Graphic courtesy of Recykal
This century, policymakers and companies doing business in India have enjoyed a growing economy accompanied by increasing volumes of discarded materials.
In response, Hyderabad, India-based Recykal has created what it calls tech-led platforms to boost the circular economy through its “managed marketplace” for secondary raw materials, including an extended producer responsibility (EPR) platform for compliance support and digital deposit-refund systems (dDRS) to “drive behavioral change.”
“We’re formalizing the circular economy across India, while leveraging digital solutions that enable transparency and traceability for waste streams,” the company says.
Recykal, which was incorporated in 2015, has raised $45 million in capital and has been busy deploying those funds to create online and mobile trading and materials tracking platforms that can be used by those handling numerous secondary commodities.
Since 2023, the firm says its platforms have been used in the collection or trading of some 12 billion plastic bottles, more than 100,000 metric tons of recyclable metal and about 90,000 metric tons of recovered paper and electronic scrap.
The company says behavioral change toward waste management through technology has been gaining momentum in India, which is why Recykal has created its platforms.
“We’re formalizing the circular economy across India, while leveraging digital solutions that enable transparency and traceability for waste streams,” says Abhay Deshpande, CEO and founder of Recykal.
Participants in and observers of India’s recycling sector long have studied ways to connect what is considered an informal collection or scavenging network with more formal means to boost their incomes and protect themselves from health and safety hazards.
“Recyclers with formal facilities struggle more with sourcing reliable material than processing it.

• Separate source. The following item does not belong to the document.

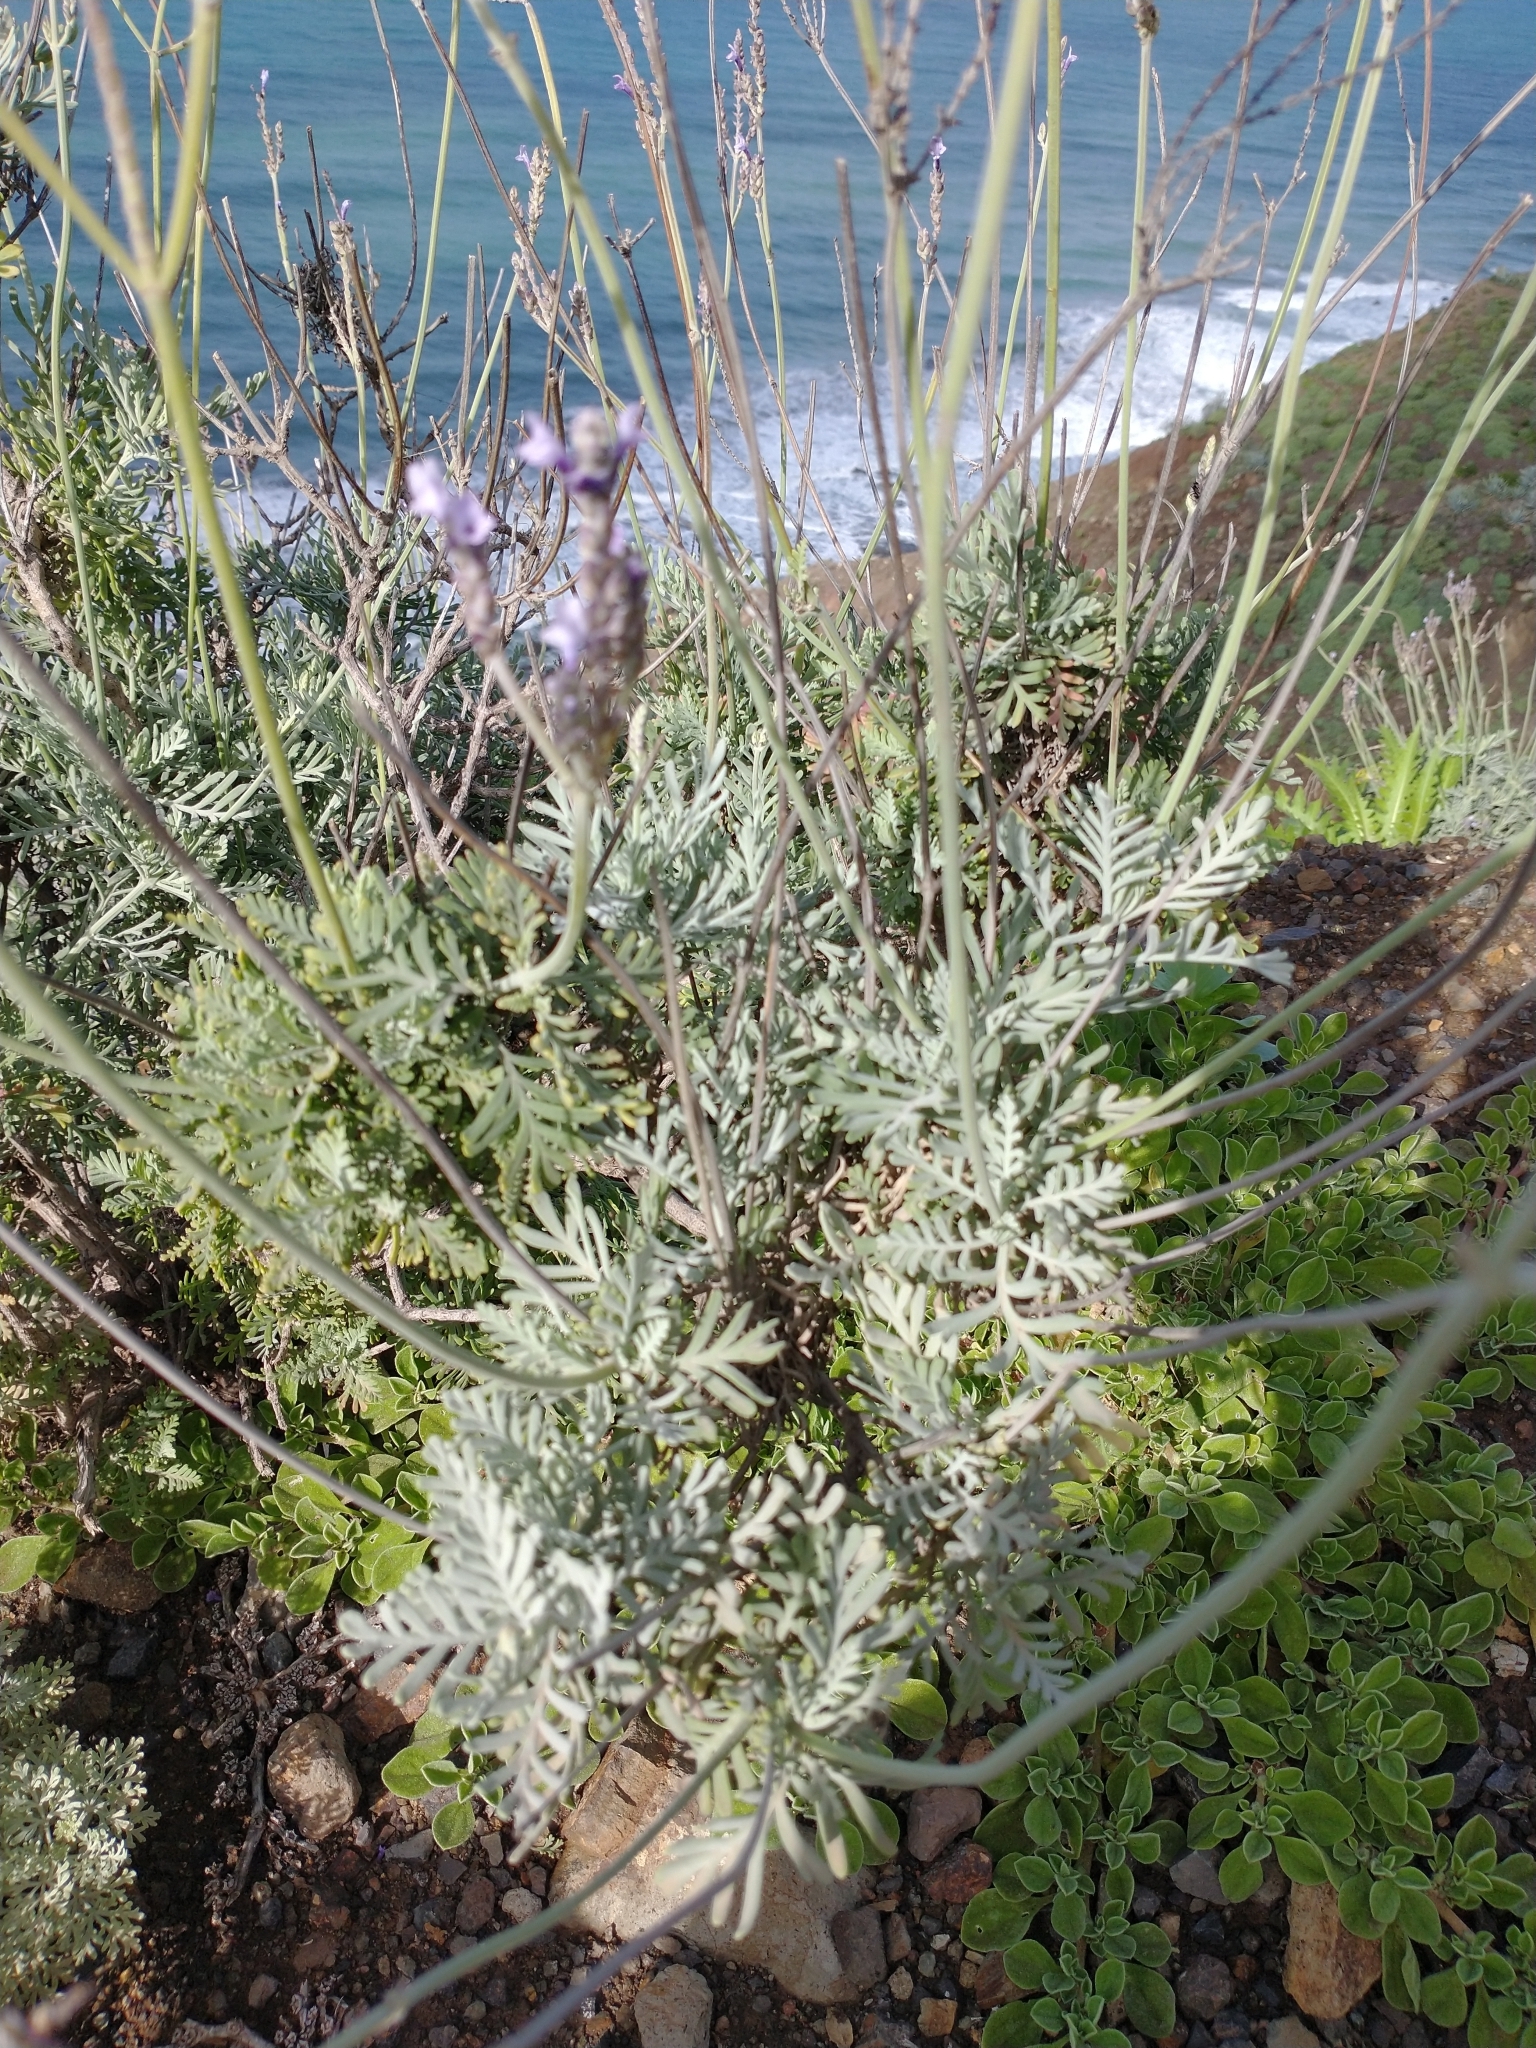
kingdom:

The result: inefficiency, pricing disputes and massive economic loss," Deshpande says.
Tying into its mission of encouraging behavioral change, Recykal has initiated a digital deposit refund system where incentives drive participation. “Deposit-linked, instant digital refunds transform waste return from a voluntary, moral action into a rational and repeatable behavior,” according to Recykal.
The company uses technology that can work with or without connectivity and can offer the option of integrating with existing waste and recycling management systems.
Recykal says its mission is to be directly involved in the management of 10 percent of India’s discarded materials into proper recycling channels.
“Accountability is the new brand currency; with regulations rising and customers paying closer attention, our brand suite ensures compliance, traceability and circularity at every step,” Deshpande says.